Edit: I should clarify what I mean by “the AI variant of Hiroshima.” I don’t think a large-scale inhuman military operation is necessary (as I already said, I don’t want AI warfare). What I mean instead is something that causes significant damage & makes it to newspaper headlines worldwide. Examples: strong evidence that AI swayed the presidential election one way; a gigantic economic crash caused because of a rogue AI (not the AI bubble bursting); millions of jobs being lost in a short timeframe because of one revolutionary model, which then snaps because of misalignment; etc. There are still dreadful, but at least no human lives are lost & it gets the point across that AI safety is an existential issue.
- Knight Lee 20 Apr 2025 18:04 UTC
  1 point
  0
  Parent
  I think different kinds of risks have different “distributions” of how much damage they do. For example, the majority of car crashes causes no injuries (but damage to the cars), a smaller number causes injuries and some causes fatalities, and the worst ones can cause multiple fatalities.
  For other risks like structural failures (of buildings, dams, etc.) the distribution has a longer tail: in the worst case very many people can die. But the distribution still tapers off towards greater number of fatalities, and people sort have have a good idea of how bad it can get before the worst version happens.
  For risks like war, the distribution has an even longer tail, and people are often caught by surprise how bad they can get.
  But for AI risk, the distribution of damage caused is very weird. You have one distribution for AI causing harm due to its lack of common sense, where it might harm a few people, or possibly cause one death. Yet you have another distribution for AI taking over the world, with a high probability of killing everyone, a high probability of failing (and doing zero damage), and only a tiny bit of probability in between.
  It’s very very hard to learn from experience in this case. Even the biggest wars tend to surprise everyone (despite having a relatively more predictable distribution).
  - Da_Peach 26 Apr 2025 11:16 UTC
    2 points
    0
    Parent
    That’s a cool way to frame damage risks, but I think your distribution for AI damage is for ASI, not AGI. I think it’s very reasonable that an AGI-based system may cause the type of damage that I am talking about.
    Even if you believe that as soon as we achieve AGI, we’ll accelerate to ASI because AGI by definition is self-improving, it still takes time to train a model, and research is slow. I hope that the window b/w AGI & ASI is large enough for such a “Hiroshima event” to occur, so humanity wakes up to the risks of maligned AI systems.
    PS: Sorry for the late response, I was offline for a couple of days
    - Knight Lee 27 Apr 2025 8:43 UTC
      2 points
      0
      Parent
      No need to say sorry for that! On a forum, there is no expectation to receive a reply. If every reply obligated the recipient to make another reply, comment chains will drag on forever.

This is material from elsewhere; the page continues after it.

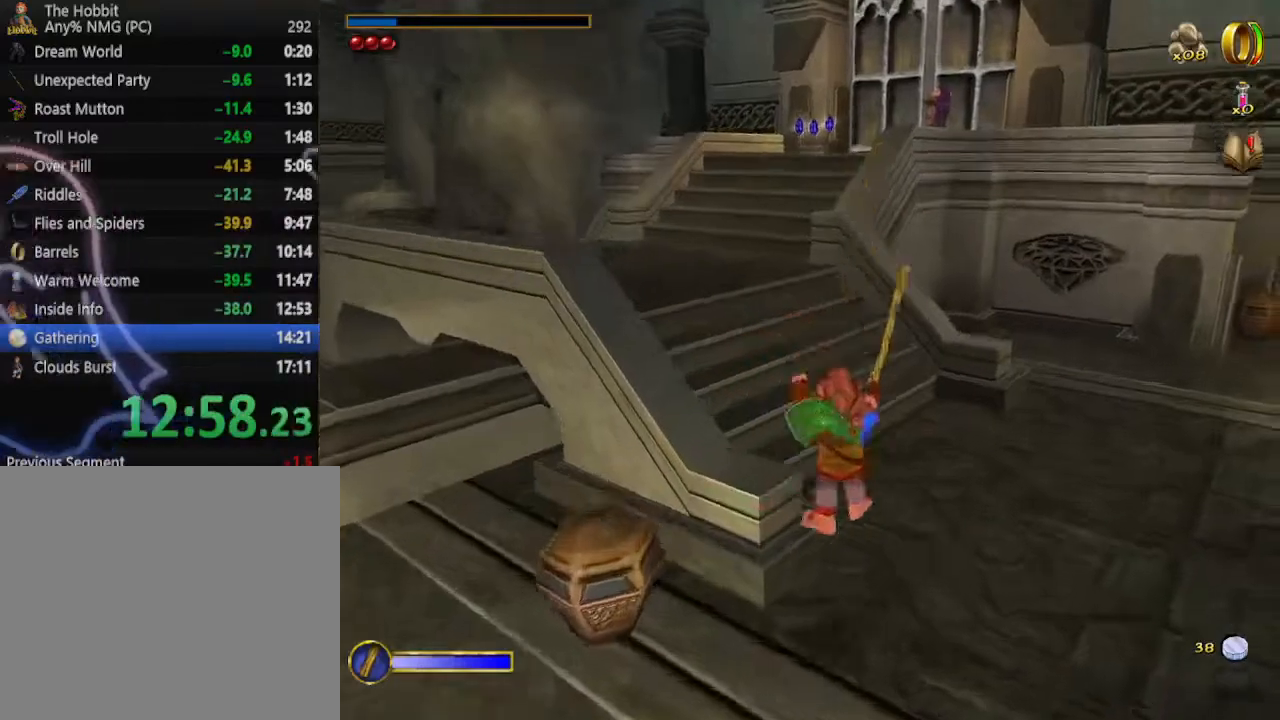
{"keys": ["a", "w"], "mouse": [], "events": [[133, "mouse_right", "down"], [200, "mouse_left", "down"], [333, "mouse_right", "up"], [367, "mouse_left", "up"], [433, "a", "down"]]}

      You can freely wait a year before replying.
      I’m worried that once a “Hiroshima event” occurs, humanity won’t have another chance. If the damage is caused by the AGI/ASI taking over places, then the more power it obtains, the more it can obtain even more power, so it won’t stop at any scale.
      If the damage is caused by bad actors using an AGI to invent a very deadly technology, there is a decent chance humanity can survive, but it’s very uncertain. A technology can never be uninvented, and more and more people will know about it.
      - Kaj_Sotala 27 Apr 2025 10:17 UTC
        3 points
        0
        Parent
        You can freely wait a year before replying.
        Or more! (I was delighted to receive this reply.)